Scale adds another layer of complexity. Testing thousands of unmanned systems in physical airspace and sea space presents practical limits. While the Navy conducts periodic large-scale events with significant numbers of autonomous surface vessels—complete with opposing forces to simulate real conflict—it cannot continuously operate at that scale in the physical world.

To overcome this, Hash highlights the Navy’s increasing reliance on digital, virtual, and constructive environments. By building digital models—or digital twins—of systems, the Navy can conduct thousands or even millions of simulated runs. These simulations allow rapid iteration, early identification of issues, and collaborative problem-solving before hardware is fully fielded.

As part of this approach, the Navy is asking industry to deliver digital models alongside physical platforms. That enables earlier learning and more efficient refinement. Instead of waiting for a fully finished system, the Navy can experiment with a partially developed capability, extract lessons, and allow industry to incorporate those insights before finalizing the design.

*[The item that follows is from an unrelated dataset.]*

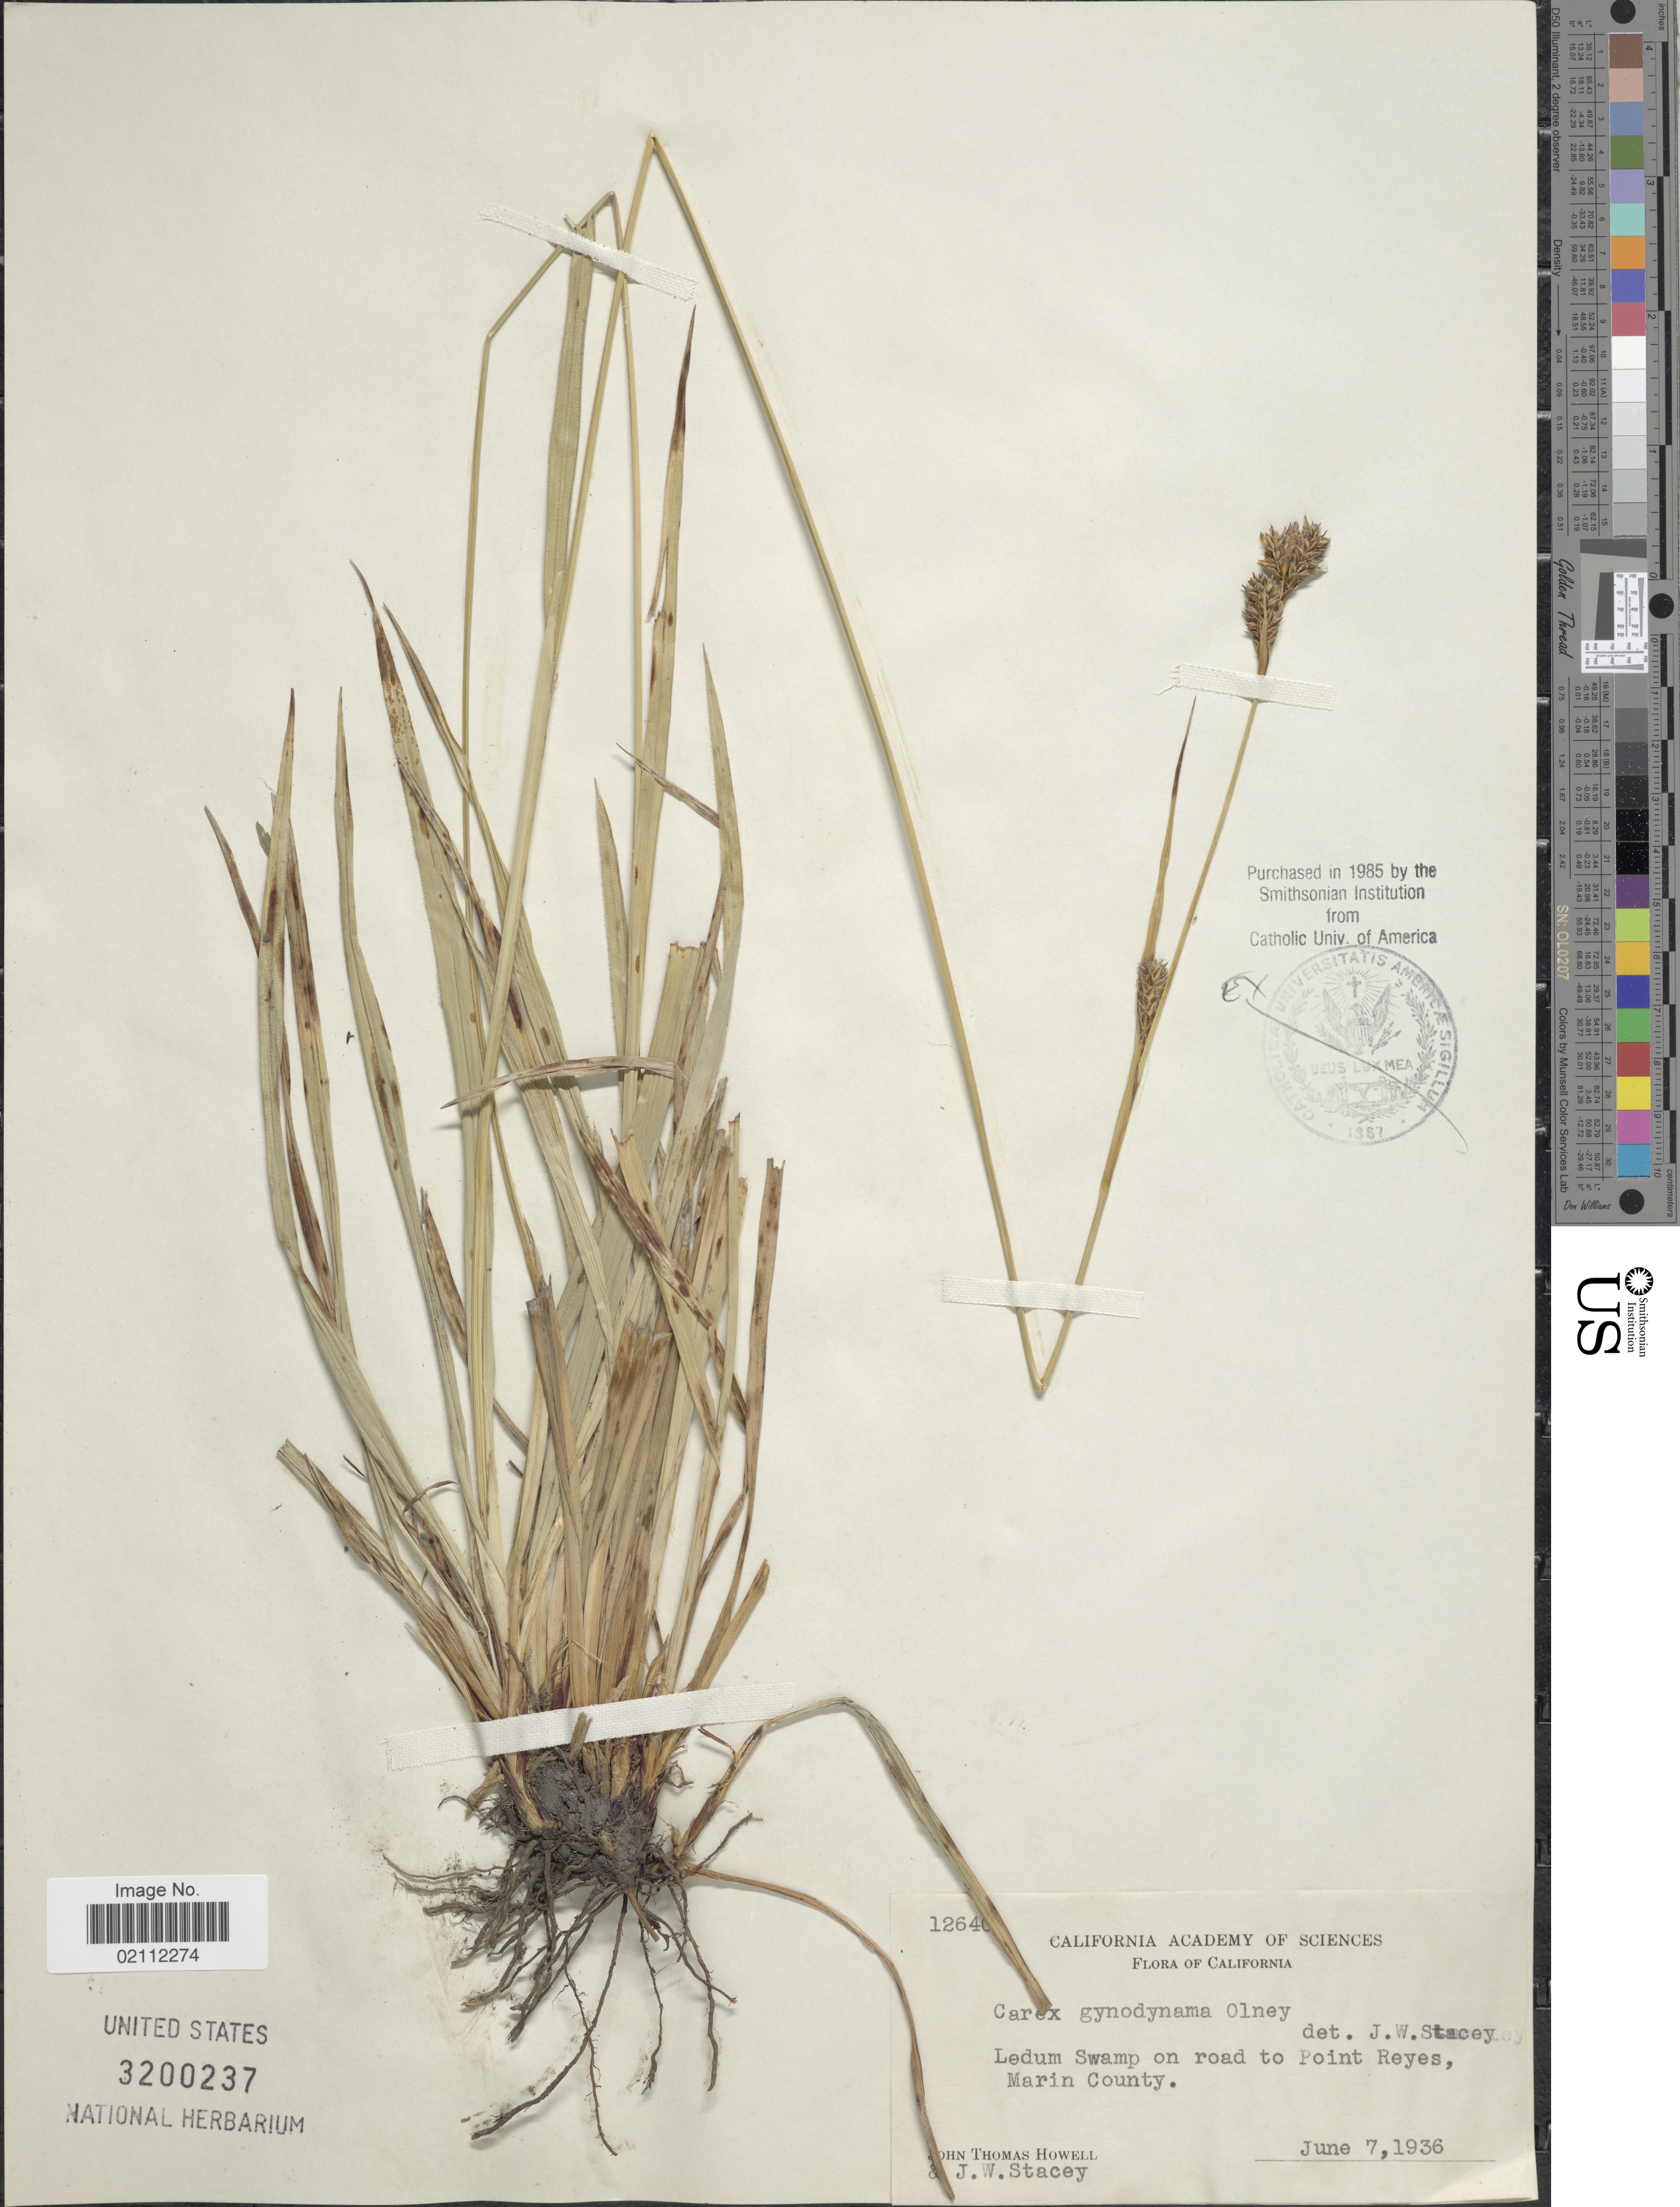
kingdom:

Joint and allied integration further shapes the effort. Hash emphasizes that naval aviation and carrier air wings do not operate independently. They rely on surface ships, submarines, and expeditionary Marine Corps forces, as well as close coordination with the Air Force and other services. The Navy conducts joint test events throughout the year and includes allied partners such as Australia, Canada, and the United Kingdom in fully integrated exercises.

These events explore long-range fires, over-the-horizon effects, and the practical challenges of coordinating across services and nations. Digital collaboration environments extend that integration into laboratories and virtual spaces, where partners can combine digital representations of their systems and experiment together.

Throughout the conversation, Hash returns to a consistent theme: integration is not optional. Unmanned systems are not standalone tools. Their value depends on how well they connect—to each other, to manned platforms, to joint forces, and to allied partners. Achieving unmanned dominance requires rigorous standards, realistic testing, digital innovation, and sustained collaboration.

As the Navy scales its autonomous fleet, Hash makes clear that success will not be measured by the number of platforms alone. It will be defined by how effectively they operate together in contested environments to deliver decisive advantage.